Buffy didn’t care. Screw the rest. That moment, the lines dividing black and white, good and evil, right and wrong vanished altogether. She was young and recently burnt, but she wanted back in the frying pan. She wanted the imprint of Angel washed away completely.

More than that. She wanted Spike.

How screwed up was that?

No more so than her mouth suckling hungrily at his tongue, or the thrill that ran down her spine when he moaned into her.

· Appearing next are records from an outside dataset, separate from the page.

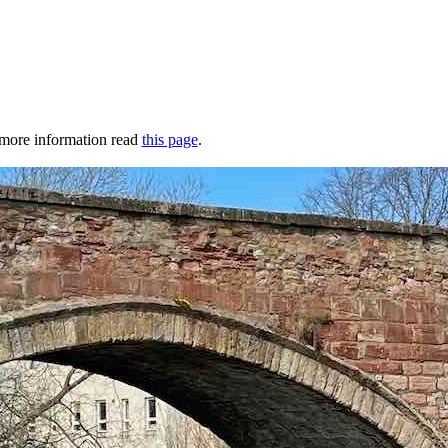
r more information read
this page
.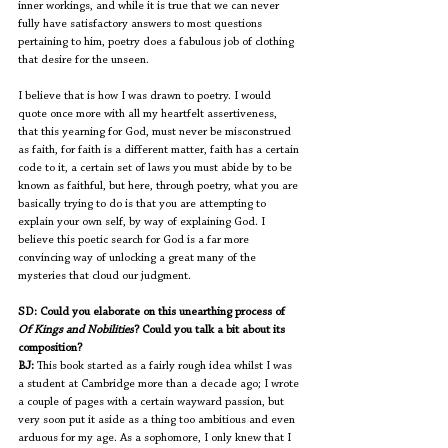
inner workings, and while it is true that we can never 
fully have satisfactory answers to most questions 
pertaining to him, poetry does a fabulous job of clothing 
that desire for the unseen. 
I believe that is how I was drawn to poetry. I would 
quote once more with all my heartfelt assertiveness, 
that this yearning for God, must never be misconstrued 
as faith, for faith is a different matter, faith has a certain 
code to it, a certain set of laws you must abide by to be 
known as faithful, but here, through poetry, what you are 
basically trying to do is that you are attempting to 
explain your own self, by way of explaining God. I 
believe this poetic search for God is a far more 
convincing way of unlocking a great many of the 
mysteries that cloud our judgment. 
SD: Could you elaborate on this unearthing process of 
Of Kings and Nobilities
? Could you talk a bit about its 
composition?
BJ:
 This book started as a fairly rough idea whilst I was 
a student at Cambridge more than a decade ago; I wrote 
a couple of pages with a certain wayward passion, but 
very soon put it aside as a thing too ambitious and even 
arduous for my age. As a sophomore, I only knew that I 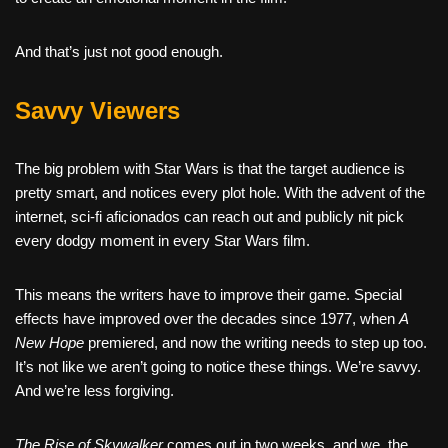
And that’s just not good enough.
Savvy Viewers
The big problem with Star Wars is that the target audience is
pretty smart, and notices every plot hole. With the advent of the
internet, sci-fi aficionados can reach out and publicly nit pick
every dodgy moment in every Star Wars film.
This means the writers have to improve their game. Special
effects have improved over the decades since 1977, when
A
New Hope
premiered, and now the writing needs to step up too.
It’s not like we aren’t going to notice these things. We’re savvy.
And we’re less forgiving.
The Rise of Skywalker
comes out in two weeks, and we, the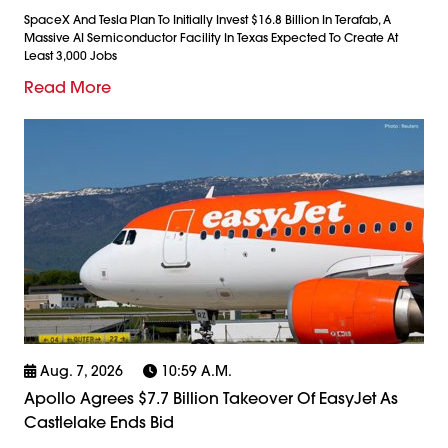
SpaceX And Tesla Plan To Initially Invest $16.8 Billion In Terafab, A
Massive AI Semiconductor Facility In Texas Expected To Create At
Least 3,000 Jobs
Read More
Aug. 7, 2026
10:59 A.m.
Apollo Agrees $7.7 Billion Takeover Of EasyJet As
Castlelake Ends Bid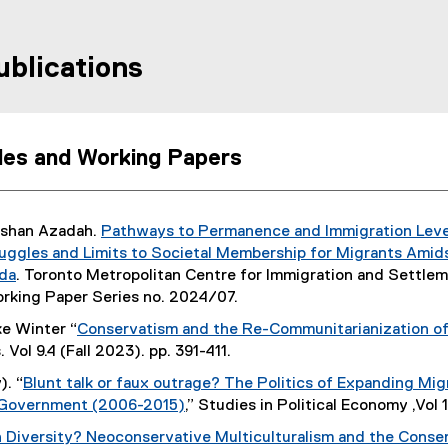
ublications
cles and Working Papers
ushan Azadah.
Pathways to Permanence and Immigration Levels
(
uggles and Limits to Societal Membership for Migrants Ami
P
da
. Toronto Metropolitan Centre for Immigration and Settle
D
orking Paper Series no. 2024/07.
F
ke Winter “
Conservatism and the Re-Communitarianization of
f
. Vol 9.4 (Fall 2023). pp. 391-411.
i
). “
Blunt talk or faux outrage? The Politics of Expanding M
l
 Government (2006-2015)
,” Studies in Political Economy ,Vol 
e
(
)
n Diversity? Neoconservative Multiculturalism and the Conse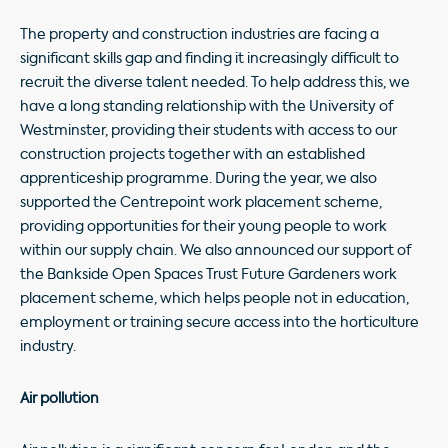
The property and construction industries are facing a
significant skills gap and finding it increasingly difficult to
recruit the diverse talent needed. To help address this, we
have a long standing relationship with the University of
Westminster, providing their students with access to our
construction projects together with an established
apprenticeship programme. During the year, we also
supported the Centrepoint work placement scheme,
providing opportunities for their young people to work
within our supply chain. We also announced our support of
the Bankside Open Spaces Trust Future Gardeners work
placement scheme, which helps people not in education,
employment or training secure access into the horticulture
industry.
Air pollution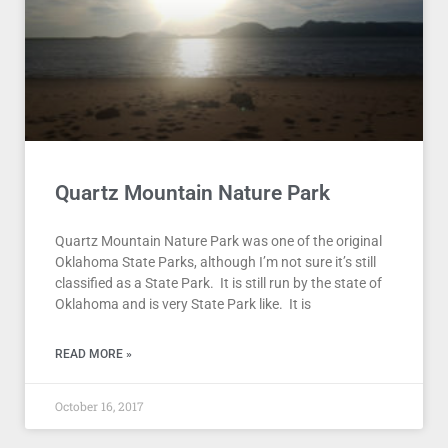
Quartz Mountain Nature Park
Quartz Mountain Nature Park was one of the original
Oklahoma State Parks, although I’m not sure it’s still
classified as a State Park. It is still run by the state of
Oklahoma and is very State Park like. It is
READ MORE »
October 16, 2017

It felt that years passed before they pulled apart, gasping together, his brow resting against hers. It was oddly the most erotic moment of her young life. Knowing that she, an inexperienced and recently scorned ex-virgin, could make him pant like that. Could make him forget that he didn’t need to breathe. Could make him nuts for her, the enemy, just as she feared she was nuts for him.

“Spike,” she murmured against his lips. Softly. Sweetly.

And evidently, gentility was the only thing that could break the spell around them. It was over. Whatever had happened was over with such a small word. Such a heartfelt plea to sensations that she knew were forbidden, but couldn’t help but sample. She felt his body freeze beneath her fingers. The passion evaporated from his eyes. He knew her, then. Remembered who he was—and more importantly, who she was.

Who they were to each other.

The azure of his eyes melted into yellow. His roar of confused fury pierced the silence around them. Then he shoved her back against the door, angry and violent, and was gone the next second. Gone. No billowing exit. No snappy insult. He was there one second, and gone the next.

Buffy stared after him, shaken and disoriented.

He was gone.

But more than that, he’d left her without saying a word.